Just a week ago, the United States Department of Defense had officially kicked into action a new controversial law regarding whether transgender United States citizens are able to enlist in any of the five branches of the military.
Although the policy, which has strongly been supported by President Donald Trump, is effectively a ban on transgender people from entering the military, the Department of Defense stated last week that the new policy was not a ban.
Here’s a little information about how the policy works. People who were already enlisted in any of the five branches of the United States military before April 12, 2019, were able to remain in the ranks of whatever branch they were serving. According to the policy, they must have already secured a physician’s diagnosis of gender dysphoria, a mental condition in which males aren’t comfortable with being male and females aren’t comfortable with their female body.

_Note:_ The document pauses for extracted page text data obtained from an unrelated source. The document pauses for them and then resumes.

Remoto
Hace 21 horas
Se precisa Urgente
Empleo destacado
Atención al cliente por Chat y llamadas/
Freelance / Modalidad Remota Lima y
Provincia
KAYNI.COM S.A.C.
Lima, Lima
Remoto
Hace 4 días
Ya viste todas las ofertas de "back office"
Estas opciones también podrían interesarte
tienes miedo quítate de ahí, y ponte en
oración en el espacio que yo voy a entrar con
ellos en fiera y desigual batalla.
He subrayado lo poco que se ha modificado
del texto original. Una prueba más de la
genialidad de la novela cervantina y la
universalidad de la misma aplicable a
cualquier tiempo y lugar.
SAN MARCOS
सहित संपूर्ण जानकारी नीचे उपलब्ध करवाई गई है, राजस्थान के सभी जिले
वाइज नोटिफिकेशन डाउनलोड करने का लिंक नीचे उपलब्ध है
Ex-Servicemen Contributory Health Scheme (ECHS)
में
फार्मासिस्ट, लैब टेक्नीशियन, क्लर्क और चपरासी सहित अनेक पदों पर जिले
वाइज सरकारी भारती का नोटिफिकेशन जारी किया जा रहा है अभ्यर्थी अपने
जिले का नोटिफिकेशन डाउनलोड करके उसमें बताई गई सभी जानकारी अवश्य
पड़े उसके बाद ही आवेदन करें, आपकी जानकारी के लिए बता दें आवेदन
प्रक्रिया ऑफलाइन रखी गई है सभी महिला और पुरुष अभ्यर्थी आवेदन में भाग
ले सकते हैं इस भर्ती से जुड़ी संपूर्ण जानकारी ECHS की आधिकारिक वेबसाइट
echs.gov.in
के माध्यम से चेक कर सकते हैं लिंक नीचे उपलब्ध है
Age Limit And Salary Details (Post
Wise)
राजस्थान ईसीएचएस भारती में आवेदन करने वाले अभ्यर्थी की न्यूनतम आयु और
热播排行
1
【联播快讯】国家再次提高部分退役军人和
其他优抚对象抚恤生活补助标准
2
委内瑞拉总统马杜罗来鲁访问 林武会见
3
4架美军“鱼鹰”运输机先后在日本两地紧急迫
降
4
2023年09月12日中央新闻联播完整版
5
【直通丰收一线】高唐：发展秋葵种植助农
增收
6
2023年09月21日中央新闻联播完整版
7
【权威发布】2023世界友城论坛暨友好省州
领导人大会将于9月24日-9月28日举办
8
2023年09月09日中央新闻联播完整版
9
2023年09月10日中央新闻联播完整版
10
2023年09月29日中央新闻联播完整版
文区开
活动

The Department of Defense further allowed people who met the aforementioned conditions to serve whatever branch they’re in under whichever gender they prefer. They would also be able to continue receiving hormone treatments, an ongoing medication regimen that transgender people take to more convincingly appear as if they were born as the gender they’ve transitioned to, and surgery involving the reassignment of genitals.
However, the effective ban – don’t call it a ban to the face of any spokespeople with the United States Department of Defense, however – barred people with gender dysphoria who are also taking hormone replacement therapy or have already elected themselves to sexual reassignment surgery from enlisting in the military.
One of the many downsides to the recent enactment of military enlistment legislation is that some transgender people will lose their scholarships to college, such as Map Pesqueira, a student enrolled at the University of Texas at Austin.
Map had already secured a scholarship via the military, in which the Texan is enrolled.
However, thanks to the recent legislation from none other than the Department of Defense, Map could soon lose his scholarship, effectively forcing him to leave school.
Pesqueira, a 19-year-old who has lived in Texas since birth, is just two weeks away from finishing up his freshman year at the University of Texas at Austin. Map is also a member of the Reserve Officers’ Training Corps program, better known as ROTC. He received a three-year ROTC scholarship before graduating high school. Unfortunately, he’ll be disqualified from the program, and, therefore, the scholarship.